Observando a presença constante da queixa no cotidiano das pessoas — sobre a vida, a sorte, as injustiças e até mesmo sobre Deus —, percebi que a raiz desse comportamento está na falta de foco do ser humano em sua própria evolução. Ao descobrir os recursos da mente e como utilizá-los com conhecimentos de conteúdo superior, compreendi o verdadeiro valor da vida e deixei de ter motivos para reclamar. A culpa não era da vida, mas minha, por não perceber que ela esperava que eu a vivesse plenamente: internamente, conhecendo meu espírito, e externamente, praticando ensinamentos que enriquecessem minha consciência.
Durante meu processo de evolução consciente, notei que meu espaço mental se expandiu, permitindo que meus pensamentos funcionassem sem gerar queixas. Seguindo as diretrizes do conhecimento logosófico, percebi que precisava melhorar condições inatas para entender meu propósito neste mundo. O estudo e a prática dessa ciência trouxeram resultados extraordinários, abrindo minha mente e coração para uma vida repleta de esperança e confiança.

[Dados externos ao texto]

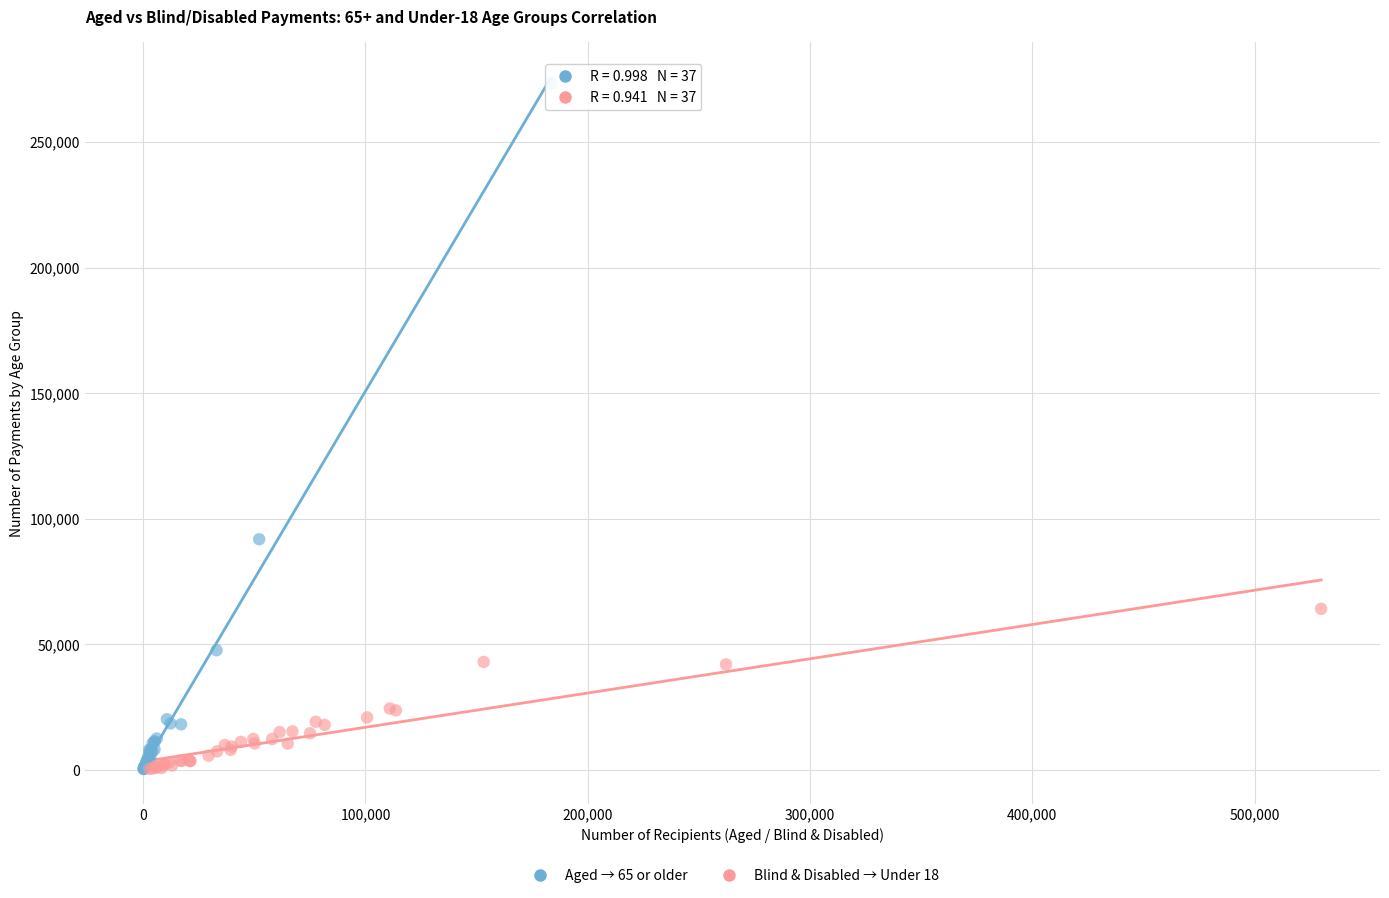

Which series reaches the maximum Y coordinate?

Aged → 65 or older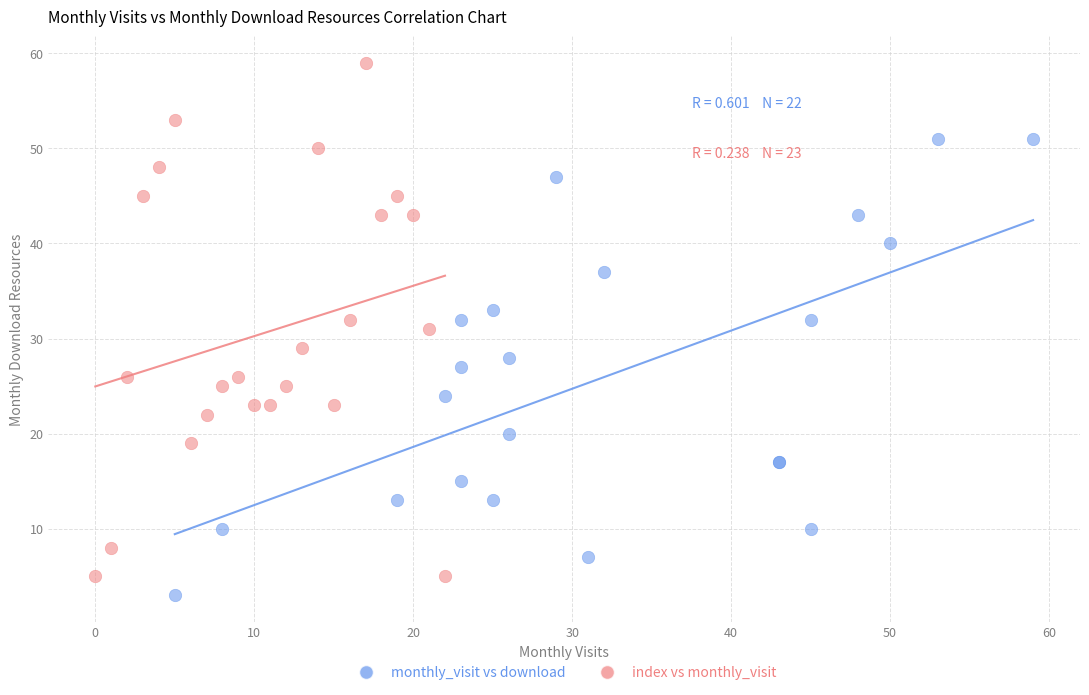

Which series reaches the maximum Y coordinate?

index vs monthly_visit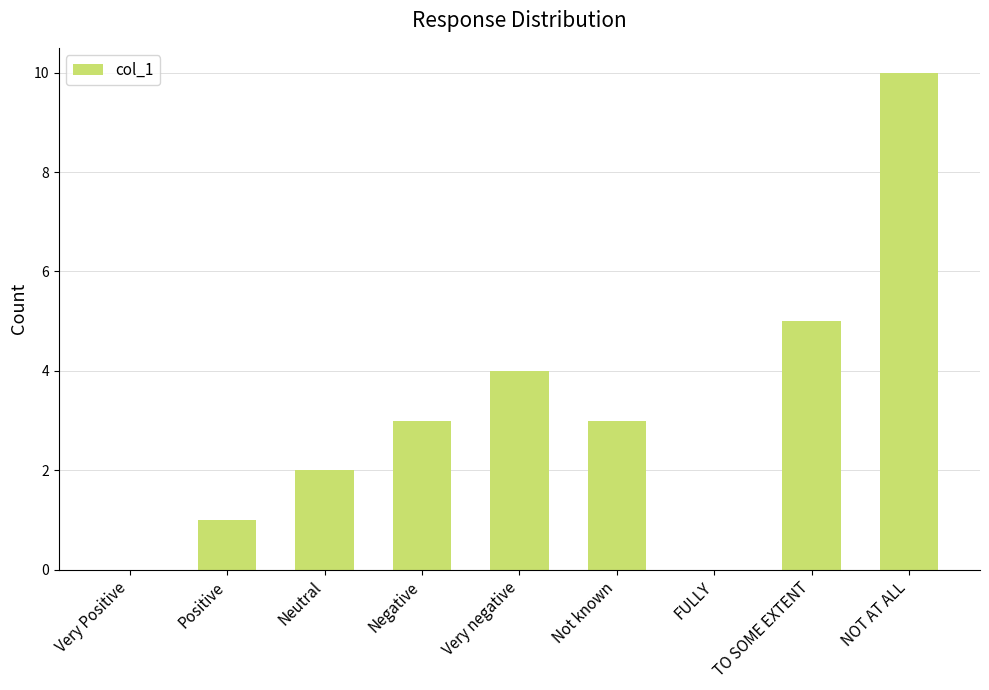

Which has a higher value, Positive or NOT AT ALL?

NOT AT ALL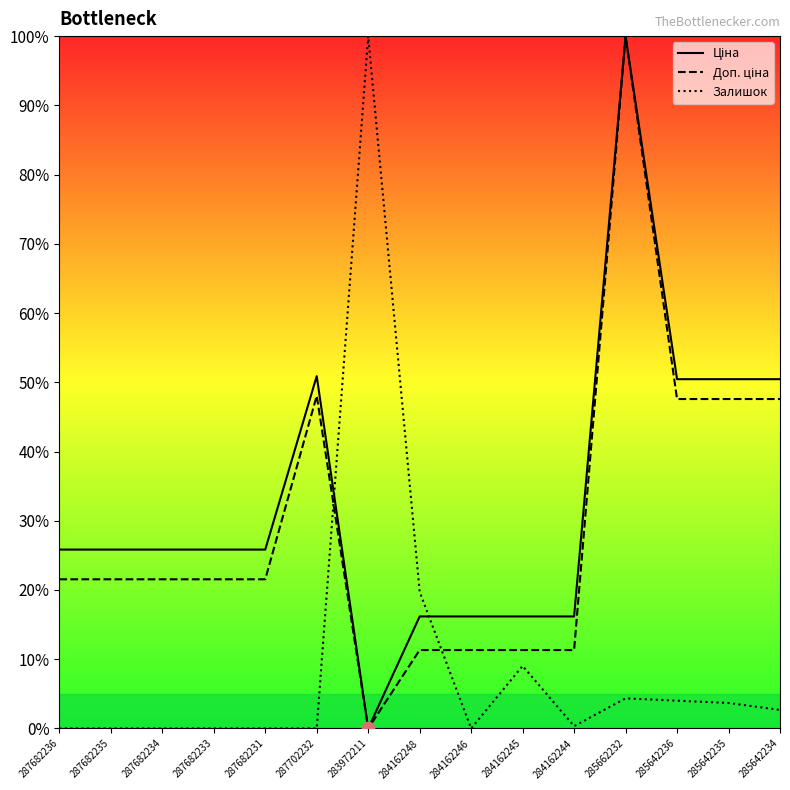

At which category is the sum across all series the highest?

285662232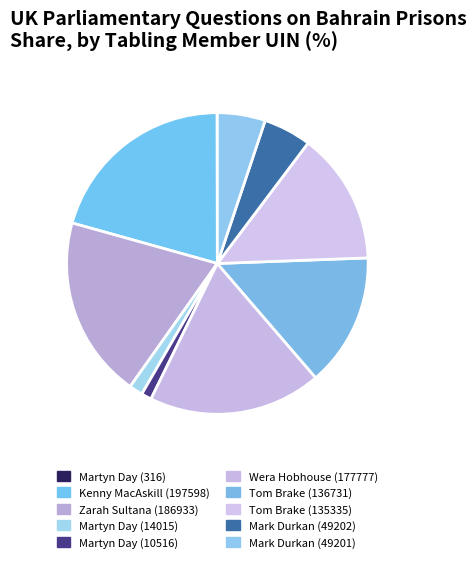

What is the largest slice in the pie chart?

Kenny MacAskill (197598)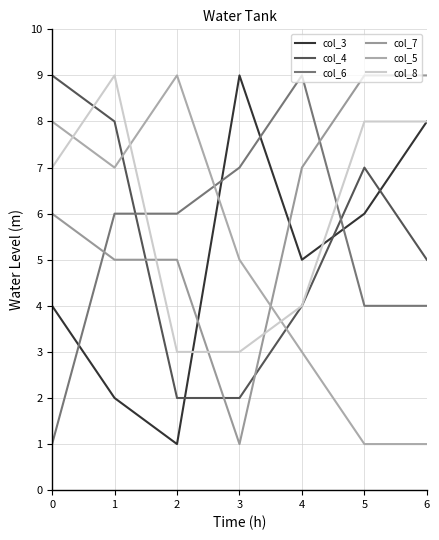

In col_3, how many points are lower than both neighbors (excluding endpoints)?

2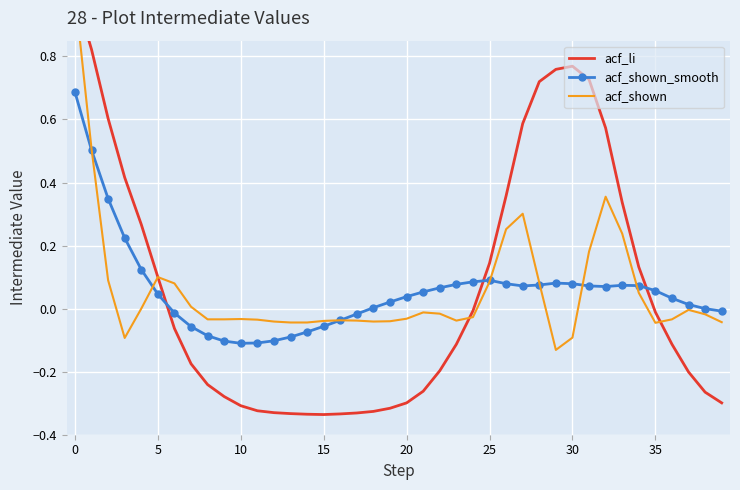

What are all the series names shown in the legend?

acf_li, acf_shown_smooth, acf_shown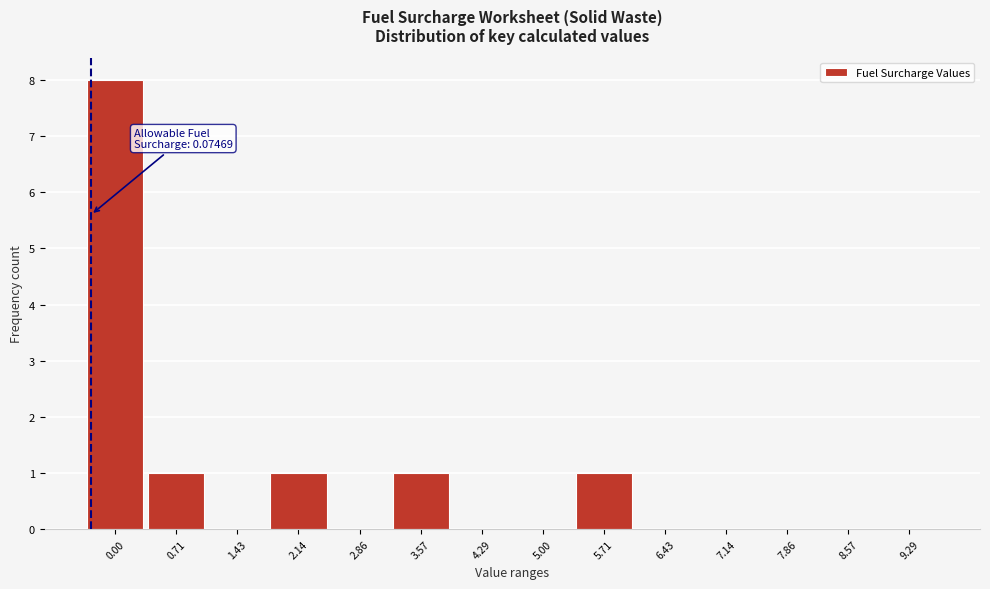

Reading left to right, transcribe all the data shown in this chart.

0.00=8	0.71=1	1.43=0	2.14=1	2.86=0	3.57=1	4.29=0	5.00=0	5.71=1	6.43=0	7.14=0	7.86=0	8.57=0	9.29=0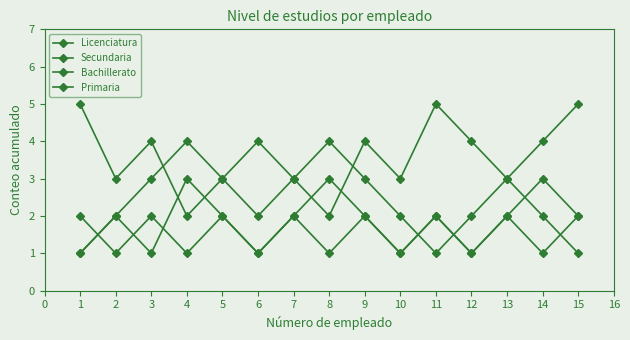

What is the value of the Primaria point at the 8th from the left?

1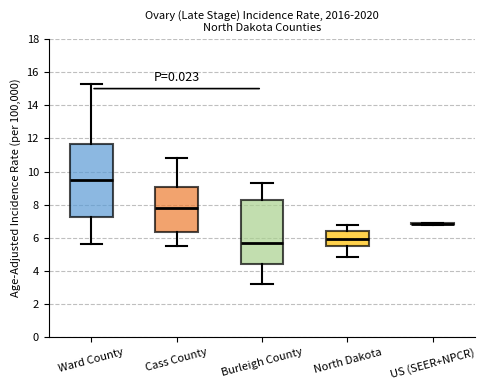

Where is the lower edge of the box for North Dakota on the y-axis? The values are not printed on the chart, so give them approximately, as read against the axis.

5.4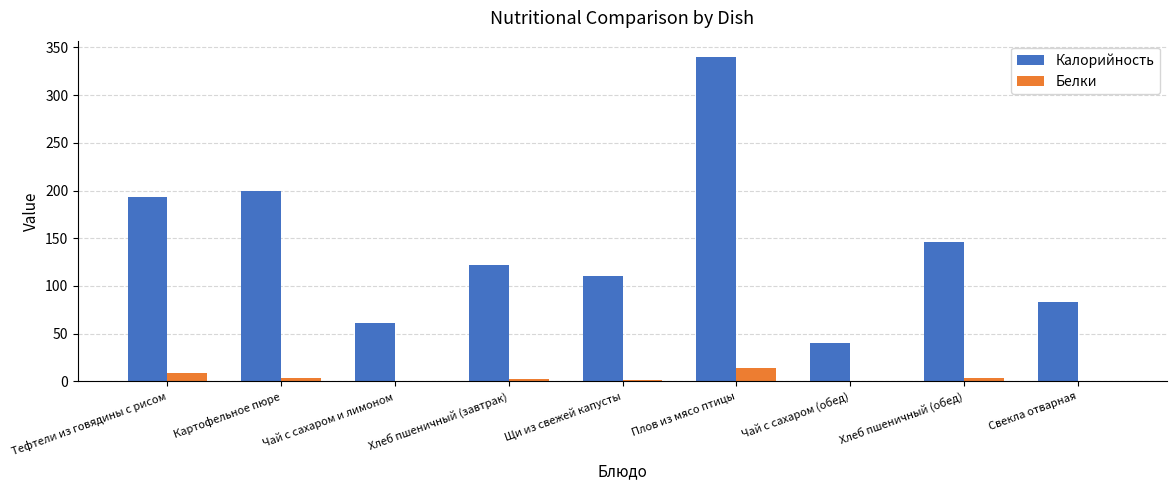

Between Тефтели из говядины с рисом and Свекла отварная, which series saw the biggest shift?

Калорийность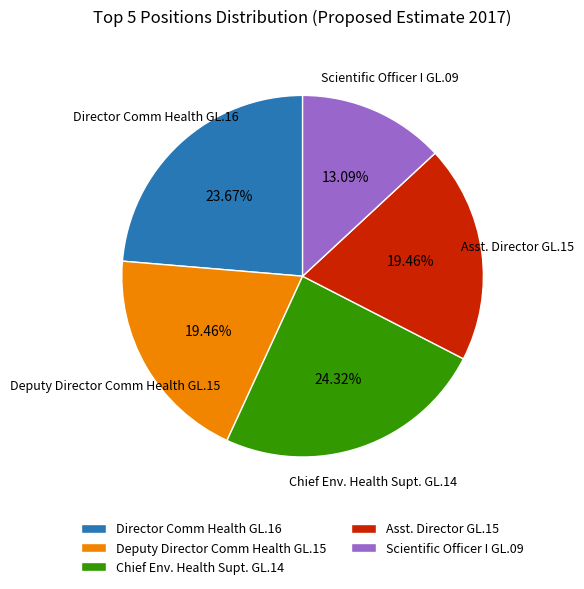

Count the number of slices in the pie.

5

Tenho um espírito cuja evolução depende de meu esforço, enriquecendo minha consciência com conhecimentos transcendentes. Não posso mais alegar falta de tempo para questões internas; preciso me aproximar desse ser interno e entender suas necessidades. Antes, vivia em função de conveniências momentâneas, ignorando minha essência, e me queixava da má sorte ou das circunstâncias quando algo dava errado. Pensamentos egoístas dominavam minha visão, tornando minha vida cada vez mais triste.
O conhecimento logosófico me fez refletir sobre as causas das queixas e concluir que a maioria delas é infundada. Eliminar esse mal depende unicamente de mim, do meu esforço e da confiança em minhas capacidades. Quem não buscar as "sublimes luzes do verdadeiro saber" não terá direito de reclamar de um futuro sombrio, pois o conhecimento está acessível a todos.